December 13, 2016

Magee: We need the 'strength and power of Kate Mullany'

Author: Deborah Hormell Ward
Source:  NYSUT Communications
ALSC awards
Caption: Left to right: Barbara Jones, Consul General of Ireland; Paul D. Tonko; NYSUT President Karen E. Magee; student filmmaker Hailey Hansen; and ALSC Executive Director Paul F. Cole. Photo by El-Wise Noisette.

“The strength and power of Kate Mullany is going to be needed now — because we in the labor movement are in the fight of our lives,” said NYSUT President Karen E. Magee. “We’re going to need to channel her.”

Magee was invoking the spirit of legendary union leader Kate Mullany, who in 1864 organized her women co-workers into the Collar Laundry Union and later led them in a successful strike for better working conditions.

The NYSUT president was honored Dec. 12 as a recipient of the American Labor Studies Center’s highest honor, the Kate Mullany medal. Magee was recognized for her fierce advocacy as a leading labor voice in New York State.

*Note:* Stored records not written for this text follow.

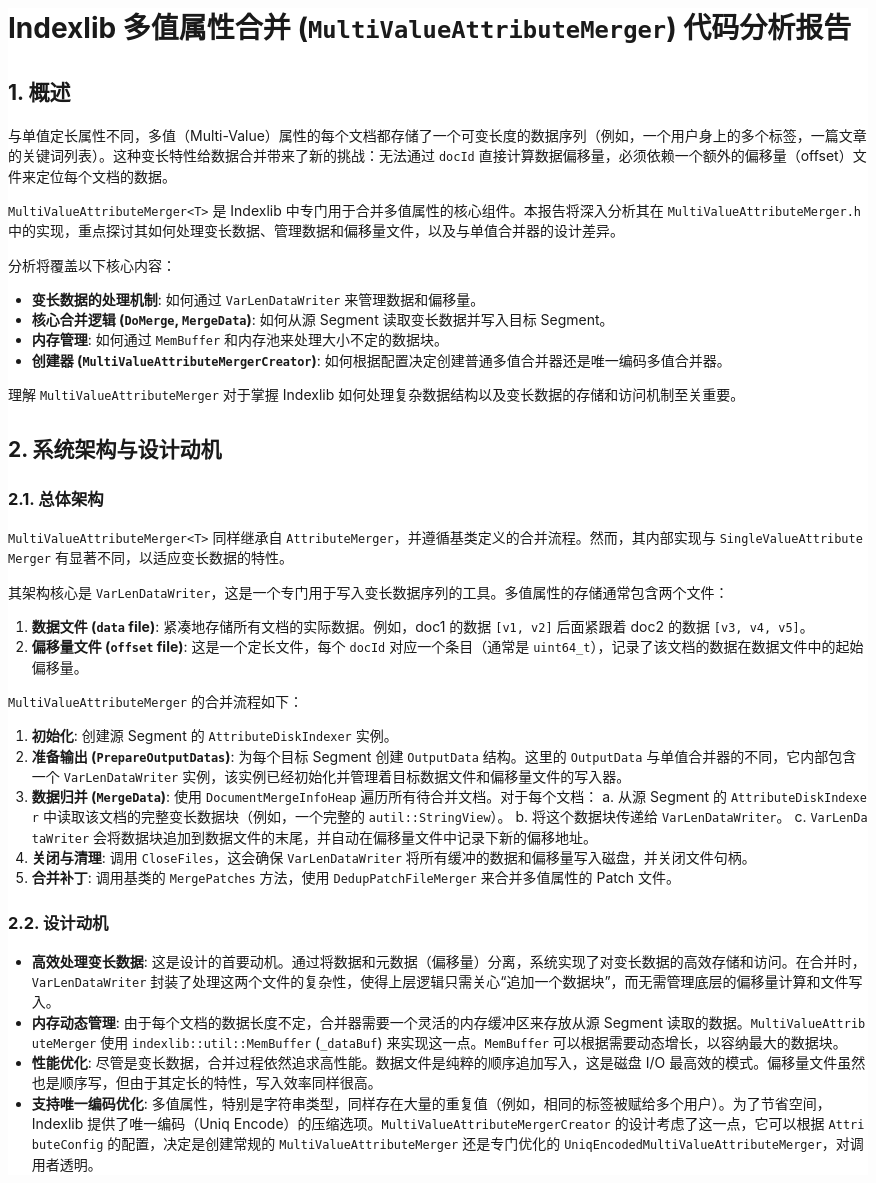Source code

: 
# Indexlib 多值属性合并 (`MultiValueAttributeMerger`) 代码分析报告

## 1. 概述

与单值定长属性不同，多值（Multi-Value）属性的每个文档都存储了一个可变长度的数据序列（例如，一个用户身上的多个标签，一篇文章的关键词列表）。这种变长特性给数据合并带来了新的挑战：无法通过 `docId` 直接计算数据偏移量，必须依赖一个额外的偏移量（offset）文件来定位每个文档的数据。

`MultiValueAttributeMerger<T>` 是 Indexlib 中专门用于合并多值属性的核心组件。本报告将深入分析其在 `MultiValueAttributeMerger.h` 中的实现，重点探讨其如何处理变长数据、管理数据和偏移量文件，以及与单值合并器的设计差异。

分析将覆盖以下核心内容：

*   **变长数据的处理机制**: 如何通过 `VarLenDataWriter` 来管理数据和偏移量。
*   **核心合并逻辑 (`DoMerge`, `MergeData`)**: 如何从源 Segment 读取变长数据并写入目标 Segment。
*   **内存管理**: 如何通过 `MemBuffer` 和内存池来处理大小不定的数据块。
*   **创建器 (`MultiValueAttributeMergerCreator`)**: 如何根据配置决定创建普通多值合并器还是唯一编码多值合并器。

理解 `MultiValueAttributeMerger` 对于掌握 Indexlib 如何处理复杂数据结构以及变长数据的存储和访问机制至关重要。

## 2. 系统架构与设计动机

### 2.1. 总体架构

`MultiValueAttributeMerger<T>` 同样继承自 `AttributeMerger`，并遵循基类定义的合并流程。然而，其内部实现与 `SingleValueAttributeMerger` 有显著不同，以适应变长数据的特性。

其架构核心是 `VarLenDataWriter`，这是一个专门用于写入变长数据序列的工具。多值属性的存储通常包含两个文件：

1.  **数据文件 (`data` file)**: 紧凑地存储所有文档的实际数据。例如，doc1 的数据 `[v1, v2]` 后面紧跟着 doc2 的数据 `[v3, v4, v5]`。
2.  **偏移量文件 (`offset` file)**: 这是一个定长文件，每个 `docId` 对应一个条目（通常是 `uint64_t`），记录了该文档的数据在数据文件中的起始偏移量。

`MultiValueAttributeMerger` 的合并流程如下：

1.  **初始化**: 创建源 Segment 的 `AttributeDiskIndexer` 实例。
2.  **准备输出 (`PrepareOutputDatas`)**: 为每个目标 Segment 创建 `OutputData` 结构。这里的 `OutputData` 与单值合并器的不同，它内部包含一个 `VarLenDataWriter` 实例，该实例已经初始化并管理着目标数据文件和偏移量文件的写入器。
3.  **数据归并 (`MergeData`)**: 使用 `DocumentMergeInfoHeap` 遍历所有待合并文档。对于每个文档：
    a.  从源 Segment 的 `AttributeDiskIndexer` 中读取该文档的完整变长数据块（例如，一个完整的 `autil::StringView`）。
    b.  将这个数据块传递给 `VarLenDataWriter`。
    c.  `VarLenDataWriter` 会将数据块追加到数据文件的末尾，并自动在偏移量文件中记录下新的偏移地址。
4.  **关闭与清理**: 调用 `CloseFiles`，这会确保 `VarLenDataWriter` 将所有缓冲的数据和偏移量写入磁盘，并关闭文件句柄。
5.  **合并补丁**: 调用基类的 `MergePatches` 方法，使用 `DedupPatchFileMerger` 来合并多值属性的 Patch 文件。

### 2.2. 设计动机

*   **高效处理变长数据**: 这是设计的首要动机。通过将数据和元数据（偏移量）分离，系统实现了对变长数据的高效存储和访问。在合并时，`VarLenDataWriter` 封装了处理这两个文件的复杂性，使得上层逻辑只需关心“追加一个数据块”，而无需管理底层的偏移量计算和文件写入。
*   **内存动态管理**: 由于每个文档的数据长度不定，合并器需要一个灵活的内存缓冲区来存放从源 Segment 读取的数据。`MultiValueAttributeMerger` 使用 `indexlib::util::MemBuffer` (`_dataBuf`) 来实现这一点。`MemBuffer` 可以根据需要动态增长，以容纳最大的数据块。
*   **性能优化**: 尽管是变长数据，合并过程依然追求高性能。数据文件是纯粹的顺序追加写入，这是磁盘 I/O 最高效的模式。偏移量文件虽然也是顺序写，但由于其定长的特性，写入效率同样很高。
*   **支持唯一编码优化**: 多值属性，特别是字符串类型，同样存在大量的重复值（例如，相同的标签被赋给多个用户）。为了节省空间，Indexlib 提供了唯一编码（Uniq Encode）的压缩选项。`MultiValueAttributeMergerCreator` 的设计考虑了这一点，它可以根据 `AttributeConfig` 的配置，决定是创建常规的 `MultiValueAttributeMerger` 还是专门优化的 `UniqEncodedMultiValueAttributeMerger`，对调用者透明。
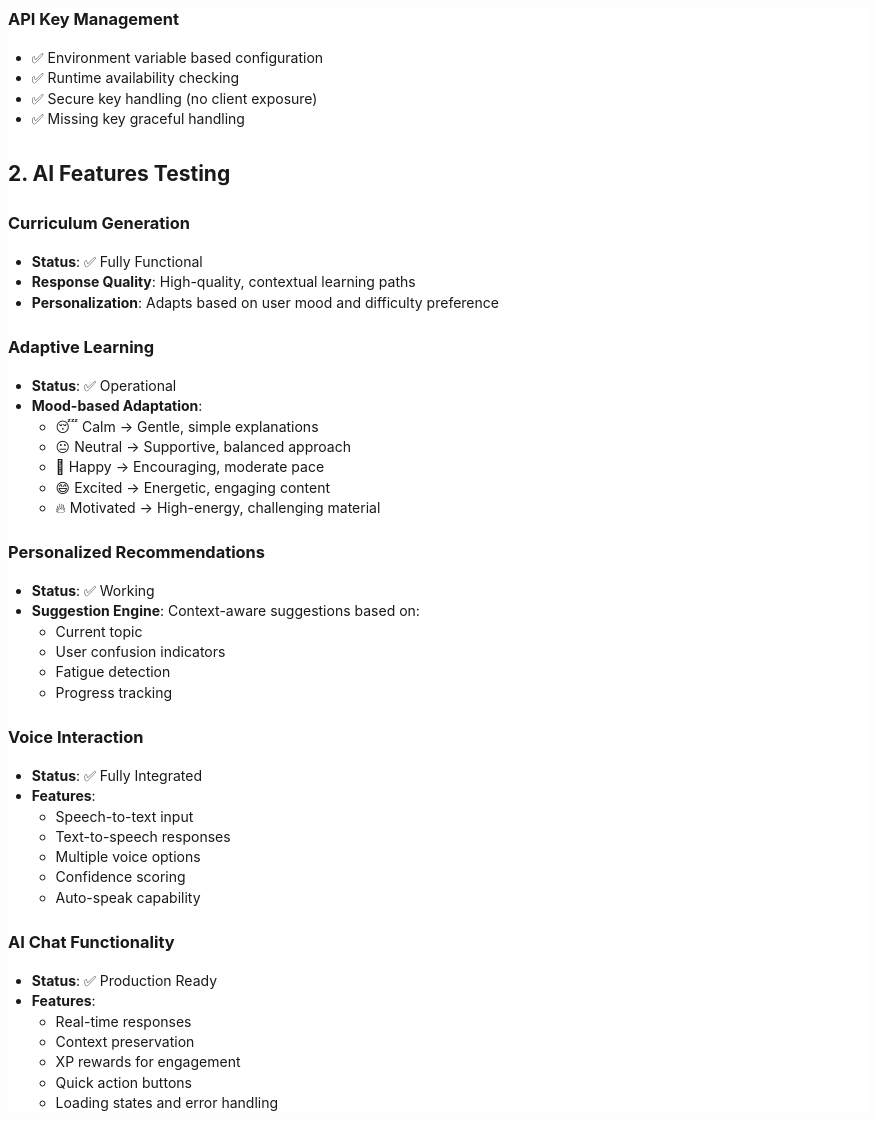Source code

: ### API Key Management

- ✅ Environment variable based configuration
- ✅ Runtime availability checking
- ✅ Secure key handling (no client exposure)
- ✅ Missing key graceful handling

## 2. AI Features Testing

### Curriculum Generation
- **Status**: ✅ Fully Functional
- **Response Quality**: High-quality, contextual learning paths
- **Personalization**: Adapts based on user mood and difficulty preference

### Adaptive Learning
- **Status**: ✅ Operational
- **Mood-based Adaptation**: 
  - 😴 Calm → Gentle, simple explanations
  - 😐 Neutral → Supportive, balanced approach
  - 🙂 Happy → Encouraging, moderate pace
  - 😄 Excited → Energetic, engaging content
  - 🔥 Motivated → High-energy, challenging material

### Personalized Recommendations
- **Status**: ✅ Working
- **Suggestion Engine**: Context-aware suggestions based on:
  - Current topic
  - User confusion indicators
  - Fatigue detection
  - Progress tracking

### Voice Interaction
- **Status**: ✅ Fully Integrated
- **Features**:
  - Speech-to-text input
  - Text-to-speech responses
  - Multiple voice options
  - Confidence scoring
  - Auto-speak capability

### AI Chat Functionality
- **Status**: ✅ Production Ready
- **Features**:
  - Real-time responses
  - Context preservation
  - XP rewards for engagement
  - Quick action buttons
  - Loading states and error handling
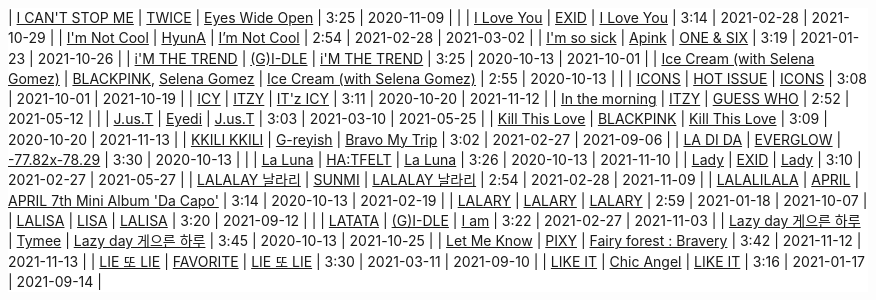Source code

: | [I CAN'T STOP ME](https://open.spotify.com/track/37ZtpRBkHcaq6hHy0X98zn) | [TWICE](https://open.spotify.com/artist/7n2Ycct7Beij7Dj7meI4X0) | [Eyes Wide Open](https://open.spotify.com/album/33jypnU7WULxPaVrjj4RXH) | 3:25 | 2020-11-09 |  |
| [I Love You](https://open.spotify.com/track/7n2HVHWqFsyAOs5HqmE1Dl) | [EXID](https://open.spotify.com/artist/1xs6WFotNQSXweo0GXrS0O) | [I Love You](https://open.spotify.com/album/0BePiDVdS09GVoBe30WMAd) | 3:14 | 2021-02-28 | 2021-10-29 |
| [I'm Not Cool](https://open.spotify.com/track/7xTOqnsOV6qHBPWoCWpzGM) | [HyunA](https://open.spotify.com/artist/3UwlejyX2b458azZ7eCnHb) | [I’m Not Cool](https://open.spotify.com/album/3aqj5OK6GGIZ1Bejw7g0JW) | 2:54 | 2021-02-28 | 2021-03-02 |
| [I'm so sick](https://open.spotify.com/track/3lSM3Wn3RJbzAAHzJ3sX1f) | [Apink](https://open.spotify.com/artist/2uWcrwgWmZcQc3IPBs3tfU) | [ONE & SIX](https://open.spotify.com/album/5xP2GsTFLRJCtAwYYaNKWh) | 3:19 | 2021-01-23 | 2021-10-26 |
| [i'M THE TREND](https://open.spotify.com/track/5Fkkhd5Sy1dCBkKdXLQl4U) | [(G)I-DLE](https://open.spotify.com/artist/2AfmfGFbe0A0WsTYm0SDTx) | [i'M THE TREND](https://open.spotify.com/album/03TbZLPSRsHWX11umzK4qf) | 3:25 | 2020-10-13 | 2021-10-01 |
| [Ice Cream (with Selena Gomez)](https://open.spotify.com/track/60jpDubMmVyR5molJp2TCm) | [BLACKPINK](https://open.spotify.com/artist/41MozSoPIsD1dJM0CLPjZF), [Selena Gomez](https://open.spotify.com/artist/0C8ZW7ezQVs4URX5aX7Kqx) | [Ice Cream (with Selena Gomez)](https://open.spotify.com/album/0J1uiXQshfRtz2R8lgUlQk) | 2:55 | 2020-10-13 |  |
| [ICONS](https://open.spotify.com/track/0eYUPGR0tB6pP5YvE3zXaU) | [HOT ISSUE](https://open.spotify.com/artist/16C7FRln711ggylepawmpq) | [ICONS](https://open.spotify.com/album/4BuL7zE1QTDoSlij13X4XI) | 3:08 | 2021-10-01 | 2021-10-19 |
| [ICY](https://open.spotify.com/track/7zFBtYAVURF3bUVqEQ6UUu) | [ITZY](https://open.spotify.com/artist/2KC9Qb60EaY0kW4eH68vr3) | [IT'z ICY](https://open.spotify.com/album/2y2Nuvvw5xNDYOunTSsgf1) | 3:11 | 2020-10-20 | 2021-11-12 |
| [In the morning](https://open.spotify.com/track/2QdH0rKlV3d9Y6lWzcnlBH) | [ITZY](https://open.spotify.com/artist/2KC9Qb60EaY0kW4eH68vr3) | [GUESS WHO](https://open.spotify.com/album/1PKhKkeCqANY5E9RGcUWUX) | 2:52 | 2021-05-12 |  |
| [J.us.T](https://open.spotify.com/track/2DUIPSrKvyzLb2o1qd4xjg) | [Eyedi](https://open.spotify.com/artist/48BSHaU3lXnM3pYHyeqLXN) | [J.us.T](https://open.spotify.com/album/3nqAJTisL4LzoF0AO4w8Ph) | 3:03 | 2021-03-10 | 2021-05-25 |
| [Kill This Love](https://open.spotify.com/track/0M98PvIvx7vZ8LDpzMw1hB) | [BLACKPINK](https://open.spotify.com/artist/41MozSoPIsD1dJM0CLPjZF) | [Kill This Love](https://open.spotify.com/album/2Pz8VAMiGc9UW1rrbBRDuO) | 3:09 | 2020-10-20 | 2021-11-13 |
| [KKILI KKILI](https://open.spotify.com/track/2K3ht7XaFNLSoJutz7jEat) | [G-reyish](https://open.spotify.com/artist/6CNfjsyz9f7M68UH4HryH3) | [Bravo My Trip](https://open.spotify.com/album/6f4SZvzYqh8ZvZaWPaJU16) | 3:02 | 2021-02-27 | 2021-09-06 |
| [LA DI DA](https://open.spotify.com/track/60M8FSYZP8MA0Wy2huOADL) | [EVERGLOW](https://open.spotify.com/artist/3ZZzT0naD25RhY2uZvIKkJ) | [-77.82x-78.29](https://open.spotify.com/album/1F2CtDmTEiyJRv2bCf6989) | 3:30 | 2020-10-13 |  |
| [La Luna](https://open.spotify.com/track/211bSRBUn8BeVFjWCd1H0o) | [HA:TFELT](https://open.spotify.com/artist/3Mrp5B6JdfoiObgY0WR8lF) | [La Luna](https://open.spotify.com/album/7CQBxDLDkce9zO68YmcVGg) | 3:26 | 2020-10-13 | 2021-11-10 |
| [Lady](https://open.spotify.com/track/2WusoL0p5HmFzhR5DLGUVx) | [EXID](https://open.spotify.com/artist/1xs6WFotNQSXweo0GXrS0O) | [Lady](https://open.spotify.com/album/7hdql29wHs1VTWxmGmm5HV) | 3:10 | 2021-02-27 | 2021-05-27 |
| [LALALAY 날라리](https://open.spotify.com/track/6sWd8ZAH5bWWyjwb7ZV2Zb) | [SUNMI](https://open.spotify.com/artist/6MoXcK2GyGg7FIyxPU5yW6) | [LALALAY 날라리](https://open.spotify.com/album/1hgIt7Jq6m1zVfT1TzUQzs) | 2:54 | 2021-02-28 | 2021-11-09 |
| [LALALILALA](https://open.spotify.com/track/5zMSAi7u8ltE97q4jZ1jqW) | [APRIL](https://open.spotify.com/artist/4cJ99wTjC60pXcfyISL9fa) | [APRIL 7th Mini Album 'Da Capo'](https://open.spotify.com/album/1WUBGDsypBmRLKR0mmTDIO) | 3:14 | 2020-10-13 | 2021-02-19 |
| [LALARY](https://open.spotify.com/track/7MAYPBHfAqUnwTr9QLKTbs) | [LALARY](https://open.spotify.com/artist/4OFciVHRZd7kgfJfEMeY7q) | [LALARY](https://open.spotify.com/album/0vJwb8ZXolMJHrkfGxvIG6) | 2:59 | 2021-01-18 | 2021-10-07 |
| [LALISA](https://open.spotify.com/track/10BfqdiV5PhV1UYsMEyou1) | [LISA](https://open.spotify.com/artist/5L1lO4eRHmJ7a0Q6csE5cT) | [LALISA](https://open.spotify.com/album/0IL9eNM4gfkmTqdwiJy63d) | 3:20 | 2021-09-12 |  |
| [LATATA](https://open.spotify.com/track/2ezKXygNO30pXyDQXkm6oD) | [(G)I-DLE](https://open.spotify.com/artist/2AfmfGFbe0A0WsTYm0SDTx) | [I am](https://open.spotify.com/album/1GtPnOiHxCnoZPCiLcKj22) | 3:22 | 2021-02-27 | 2021-11-03 |
| [Lazy day 게으른 하루](https://open.spotify.com/track/0Xoq73JrzDbjyu4KtOHmUv) | [Tymee](https://open.spotify.com/artist/5Gak8iUhMTqCXFtfP86jug) | [Lazy day 게으른 하루](https://open.spotify.com/album/08WG8s70uvIKaUMpFL3fiV) | 3:45 | 2020-10-13 | 2021-10-25 |
| [Let Me Know](https://open.spotify.com/track/50Vcv9VMLMujdoax9yqksy) | [PIXY](https://open.spotify.com/artist/0CJkEzffVZLgav03xXeC9s) | [Fairy forest : Bravery](https://open.spotify.com/album/4W3aVIWMoOWqtslubCeeUA) | 3:42 | 2021-11-12 | 2021-11-13 |
| [LIE 또 LIE](https://open.spotify.com/track/2DfvzJVYKGkVivy7daH4P8) | [FAVORITE](https://open.spotify.com/artist/3o0wQ9s18mlYobc9ZqOs8i) | [LIE 또 LIE](https://open.spotify.com/album/6VGpIcK1i8QIiwNpnRy8Iu) | 3:30 | 2021-03-11 | 2021-09-10 |
| [LIKE IT](https://open.spotify.com/track/79nTeC32Z1euThOZ9uzkYx) | [Chic Angel](https://open.spotify.com/artist/1jb6ngRlyfpOiQkBMCFz9n) | [LIKE IT](https://open.spotify.com/album/2ygRg32Y8KtmTgyx4Q930M) | 3:16 | 2021-01-17 | 2021-09-14 |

Referencing an increasingly threatening climate for organized labor, Magee said, “We can’t go back to the dark times of just fighting for the middle class to survive. We need to lean on history and the successes we have had as a labor union and as women.”

In thanking the ALSC, Magee said: “This is not my award. On behalf of the officers, I accept it for NYSUT.”

Congressman Paul D. Tonko was honored with the Mullany medal for his leadership at the national level, and consul general of Ireland Barbara Jones was recognized for her work internationally.

American Labor Studies Center Awards

Noting his track record as a friend of public education and a feminist, Tonko shared his pride in the award, saying: “It reminds me of the power of history. This recognizes the contributions of immigrants, the pursuit of the American dream, and their fight for justice, both social and economic.”

He added: “Let us continue to remember that we are a nation of immigrants. An immigrant’s heart pounds in my chest.”

Jones noted that she was channeling Mullany and her fellow garment workers by wearing a green dress and a hand-woven Irish scarf for the awards ceremony.

Jones endorsed Magee’s vision of labor: “We are strengthened one for another. We make each other better.”

Mullany “changed the narrative of workers’ rights,” Jones said, through leadership that embodied Irish values of caring for and lifting up her co-workers.

Hailey Hansen, a student at Tamarac Secondary School in Brittonkill, received the ALSC’s Walt Wheeler American History Prize for her acclaimed documentary, “Kate Mullany: Labor Activist.”

“I was really inspired by what she did,” Hansen said. “I just decided to go with it, and I am honored to be presented with this award.”

NYSUT is a strong supporter of the campaign to restore Kate Mullany’s home as an educational landmark. Designated a national historic site, the house at 350 Eighth Street in Troy is in the final stages of restoration.